А теперь я снова на Малой Бронной.

Когда постранствуешь, воротишься домой...

Известных киноартистов называют «звездами». И вывешивают афиши с их портретами. Но я всегда с некоторым недоумением взираю на то или иное лицо. Отчего именно этот актер звезда?Оттого, что часто снимается? Но звезда — это, по-моему, актер или актриса, принесшие нам целый мир.А эта звезда — просто плохой спутник, и только.

На фестивале не так давно шел итальянский фильм. Он шел вторым за этот вечер, и все порядком утомились. Первая картина была серьезной, с интересным сюжетом и хорошими артистами, В перерыве все мы думали: не пора ли уходить домой. Но фестивальная горячка волей-неволей захватывает, и ты, посомневавшись, идешь опять в душный зал.

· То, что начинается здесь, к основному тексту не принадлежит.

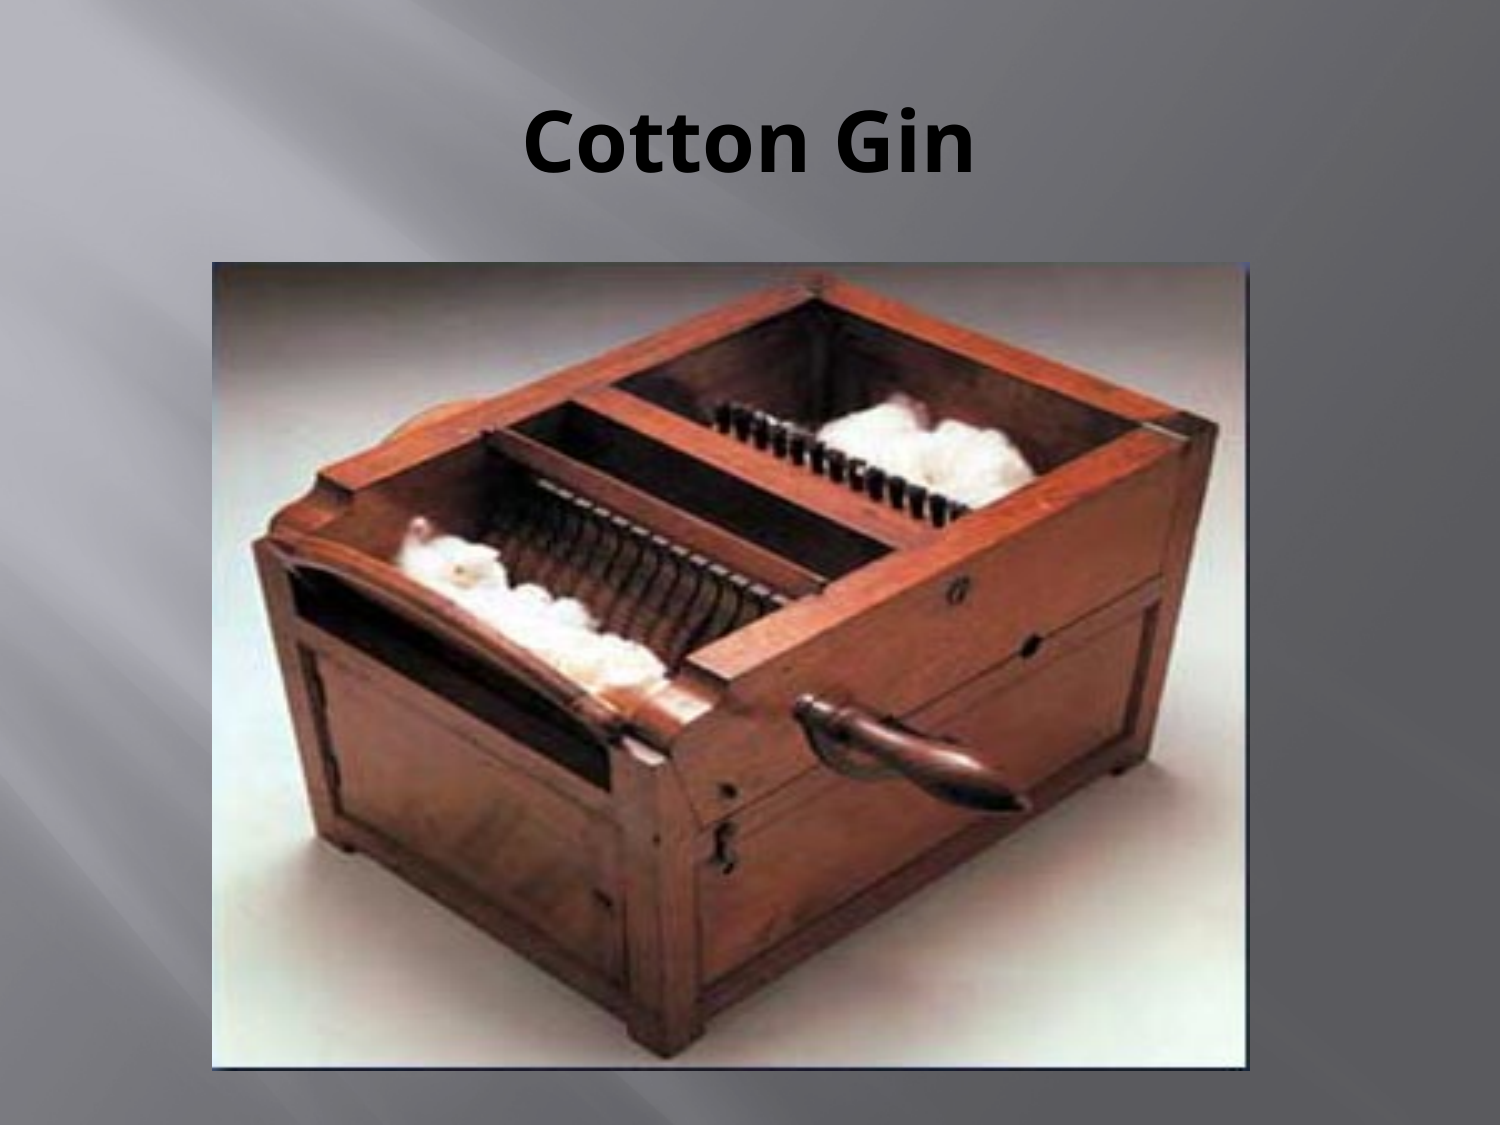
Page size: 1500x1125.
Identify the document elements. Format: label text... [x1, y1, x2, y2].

Начался новый фильм, И сразу же появилось лицо мужчины, очень измученное лицо. Сказать, что оно было выразительным, — мало. Оно предвещало именно целый мир.Актер играл слепого человека. И делал это не то чтобы искусно, так было бы просто пошло сказать. Это был мученик. И мучитель одновременно. Это был очень жестокий мужчина, крутой, бешеный. Он оскорблял или дрался, но его глаза, смотревшие мимо, были ужасны. Он доживал свою жизнь. Он буянил, зная, что завтра покончит с собой. Быть калекой — его не устраивало. Но когда пришло, время и друг его, тоже калека, убил себя, а следом должен был выстрелить он, он испугался. Это было позорно. Но он не сумел застрелиться. Даже такая жизнь оказалась ему дорога.